**Collected data entries**
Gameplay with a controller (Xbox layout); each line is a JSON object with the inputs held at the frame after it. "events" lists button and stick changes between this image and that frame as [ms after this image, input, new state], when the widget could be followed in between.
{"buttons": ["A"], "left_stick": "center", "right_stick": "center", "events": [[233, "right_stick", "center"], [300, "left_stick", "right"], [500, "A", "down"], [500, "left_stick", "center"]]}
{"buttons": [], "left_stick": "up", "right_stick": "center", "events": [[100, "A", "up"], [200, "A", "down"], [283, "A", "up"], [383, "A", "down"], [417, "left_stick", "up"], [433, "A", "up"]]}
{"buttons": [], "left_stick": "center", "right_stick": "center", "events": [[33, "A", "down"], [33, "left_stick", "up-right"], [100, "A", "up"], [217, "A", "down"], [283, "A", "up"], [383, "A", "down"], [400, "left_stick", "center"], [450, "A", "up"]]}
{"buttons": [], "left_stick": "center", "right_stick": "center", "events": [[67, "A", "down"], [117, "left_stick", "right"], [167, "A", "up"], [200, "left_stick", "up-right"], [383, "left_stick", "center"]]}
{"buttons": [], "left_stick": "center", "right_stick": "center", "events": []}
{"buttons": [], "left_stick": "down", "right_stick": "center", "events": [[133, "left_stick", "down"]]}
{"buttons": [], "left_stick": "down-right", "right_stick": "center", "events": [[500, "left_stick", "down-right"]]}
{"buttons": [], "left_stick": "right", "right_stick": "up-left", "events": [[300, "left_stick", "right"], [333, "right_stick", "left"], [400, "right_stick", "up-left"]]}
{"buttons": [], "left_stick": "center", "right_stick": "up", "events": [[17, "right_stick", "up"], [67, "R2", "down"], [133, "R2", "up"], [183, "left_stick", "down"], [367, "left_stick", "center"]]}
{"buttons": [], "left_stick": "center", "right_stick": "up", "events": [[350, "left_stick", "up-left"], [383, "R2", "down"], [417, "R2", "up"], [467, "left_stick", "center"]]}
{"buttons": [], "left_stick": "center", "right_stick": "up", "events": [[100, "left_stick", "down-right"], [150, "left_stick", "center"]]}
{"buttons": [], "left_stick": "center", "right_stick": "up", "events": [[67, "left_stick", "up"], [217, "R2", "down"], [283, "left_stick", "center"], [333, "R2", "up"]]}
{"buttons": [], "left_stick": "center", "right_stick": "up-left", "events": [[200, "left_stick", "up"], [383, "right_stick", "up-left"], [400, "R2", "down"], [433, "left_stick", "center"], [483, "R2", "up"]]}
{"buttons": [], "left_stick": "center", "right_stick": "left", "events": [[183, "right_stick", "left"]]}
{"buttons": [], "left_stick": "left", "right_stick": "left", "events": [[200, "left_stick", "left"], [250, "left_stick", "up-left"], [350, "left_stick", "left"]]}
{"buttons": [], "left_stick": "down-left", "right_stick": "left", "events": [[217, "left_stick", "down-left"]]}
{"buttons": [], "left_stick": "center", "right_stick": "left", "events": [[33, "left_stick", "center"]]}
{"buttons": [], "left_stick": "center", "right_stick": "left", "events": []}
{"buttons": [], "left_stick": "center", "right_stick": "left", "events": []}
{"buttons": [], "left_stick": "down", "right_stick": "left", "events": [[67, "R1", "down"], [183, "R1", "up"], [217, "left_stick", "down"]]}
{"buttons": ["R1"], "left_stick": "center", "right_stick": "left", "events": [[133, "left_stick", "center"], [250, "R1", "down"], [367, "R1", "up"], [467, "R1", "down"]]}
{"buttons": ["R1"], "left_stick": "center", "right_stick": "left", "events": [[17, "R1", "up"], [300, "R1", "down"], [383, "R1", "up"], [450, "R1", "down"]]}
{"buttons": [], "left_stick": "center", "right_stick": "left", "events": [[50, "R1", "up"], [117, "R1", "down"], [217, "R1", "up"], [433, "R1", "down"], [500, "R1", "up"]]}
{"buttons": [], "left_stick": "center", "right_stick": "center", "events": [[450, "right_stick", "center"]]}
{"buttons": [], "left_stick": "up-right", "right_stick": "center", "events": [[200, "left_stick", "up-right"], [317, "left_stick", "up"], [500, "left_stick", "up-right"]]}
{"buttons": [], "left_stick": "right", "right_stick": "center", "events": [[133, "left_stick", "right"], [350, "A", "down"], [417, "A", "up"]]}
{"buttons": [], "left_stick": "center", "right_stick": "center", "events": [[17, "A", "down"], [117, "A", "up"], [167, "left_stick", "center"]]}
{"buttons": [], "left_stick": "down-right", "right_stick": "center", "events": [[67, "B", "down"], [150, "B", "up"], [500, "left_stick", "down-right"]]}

**Brief**
From start to finish, retype the records above with complete accuracy.

**Solution for this problem**
Gameplay with a controller (Xbox layout); each line is a JSON object with the inputs held at the frame after it. "events" lists button and stick changes between this image and that frame as [ms after this image, input, new state], when the widget could be followed in between.
{"buttons": ["A"], "left_stick": "center", "right_stick": "center", "events": [[233, "right_stick", "center"], [300, "left_stick", "right"], [500, "A", "down"], [500, "left_stick", "center"]]}
{"buttons": [], "left_stick": "up", "right_stick": "center", "events": [[100, "A", "up"], [200, "A", "down"], [283, "A", "up"], [383, "A", "down"], [417, "left_stick", "up"], [433, "A", "up"]]}
{"buttons": [], "left_stick": "center", "right_stick": "center", "events": [[33, "A", "down"], [33, "left_stick", "up-right"], [100, "A", "up"], [217, "A", "down"], [283, "A", "up"], [383, "A", "down"], [400, "left_stick", "center"], [450, "A", "up"]]}
{"buttons": [], "left_stick": "center", "right_stick": "center", "events": [[67, "A", "down"], [117, "left_stick", "right"], [167, "A", "up"], [200, "left_stick", "up-right"], [383, "left_stick", "center"]]}
{"buttons": [], "left_stick": "center", "right_stick": "center", "events": []}
{"buttons": [], "left_stick": "down", "right_stick": "center", "events": [[133, "left_stick", "down"]]}
{"buttons": [], "left_stick": "down-right", "right_stick": "center", "events": [[500, "left_stick", "down-right"]]}
{"buttons": [], "left_stick": "right", "right_stick": "up-left", "events": [[300, "left_stick", "right"], [333, "right_stick", "left"], [400, "right_stick", "up-left"]]}
{"buttons": [], "left_stick": "center", "right_stick": "up", "events": [[17, "right_stick", "up"], [67, "R2", "down"], [133, "R2", "up"], [183, "left_stick", "down"], [367, "left_stick", "center"]]}
{"buttons": [], "left_stick": "center", "right_stick": "up", "events": [[350, "left_stick", "up-left"], [383, "R2", "down"], [417, "R2", "up"], [467, "left_stick", "center"]]}
{"buttons": [], "left_stick": "center", "right_stick": "up", "events": [[100, "left_stick", "down-right"], [150, "left_stick", "center"]]}
{"buttons": [], "left_stick": "center", "right_stick": "up", "events": [[67, "left_stick", "up"], [217, "R2", "down"], [283, "left_stick", "center"], [333, "R2", "up"]]}
{"buttons": [], "left_stick": "center", "right_stick": "up-left", "events": [[200, "left_stick", "up"], [383, "right_stick", "up-left"], [400, "R2", "down"], [433, "left_stick", "center"], [483, "R2", "up"]]}
{"buttons": [], "left_stick": "center", "right_stick": "left", "events": [[183, "right_stick", "left"]]}
{"buttons": [], "left_stick": "left", "right_stick": "left", "events": [[200, "left_stick", "left"], [250, "left_stick", "up-left"], [350, "left_stick", "left"]]}
{"buttons": [], "left_stick": "down-left", "right_stick": "left", "events": [[217, "left_stick", "down-left"]]}
{"buttons": [], "left_stick": "center", "right_stick": "left", "events": [[33, "left_stick", "center"]]}
{"buttons": [], "left_stick": "center", "right_stick": "left", "events": []}
{"buttons": [], "left_stick": "center", "right_stick": "left", "events": []}
{"buttons": [], "left_stick": "down", "right_stick": "left", "events": [[67, "R1", "down"], [183, "R1", "up"], [217, "left_stick", "down"]]}
{"buttons": ["R1"], "left_stick": "center", "right_stick": "left", "events": [[133, "left_stick", "center"], [250, "R1", "down"], [367, "R1", "up"], [467, "R1", "down"]]}
{"buttons": ["R1"], "left_stick": "center", "right_stick": "left", "events": [[17, "R1", "up"], [300, "R1", "down"], [383, "R1", "up"], [450, "R1", "down"]]}
{"buttons": [], "left_stick": "center", "right_stick": "left", "events": [[50, "R1", "up"], [117, "R1", "down"], [217, "R1", "up"], [433, "R1", "down"], [500, "R1", "up"]]}
{"buttons": [], "left_stick": "center", "right_stick": "center", "events": [[450, "right_stick", "center"]]}
{"buttons": [], "left_stick": "up-right", "right_stick": "center", "events": [[200, "left_stick", "up-right"], [317, "left_stick", "up"], [500, "left_stick", "up-right"]]}
{"buttons": [], "left_stick": "right", "right_stick": "center", "events": [[133, "left_stick", "right"], [350, "A", "down"], [417, "A", "up"]]}
{"buttons": [], "left_stick": "center", "right_stick": "center", "events": [[17, "A", "down"], [117, "A", "up"], [167, "left_stick", "center"]]}
{"buttons": [], "left_stick": "down-right", "right_stick": "center", "events": [[67, "B", "down"], [150, "B", "up"], [500, "left_stick", "down-right"]]}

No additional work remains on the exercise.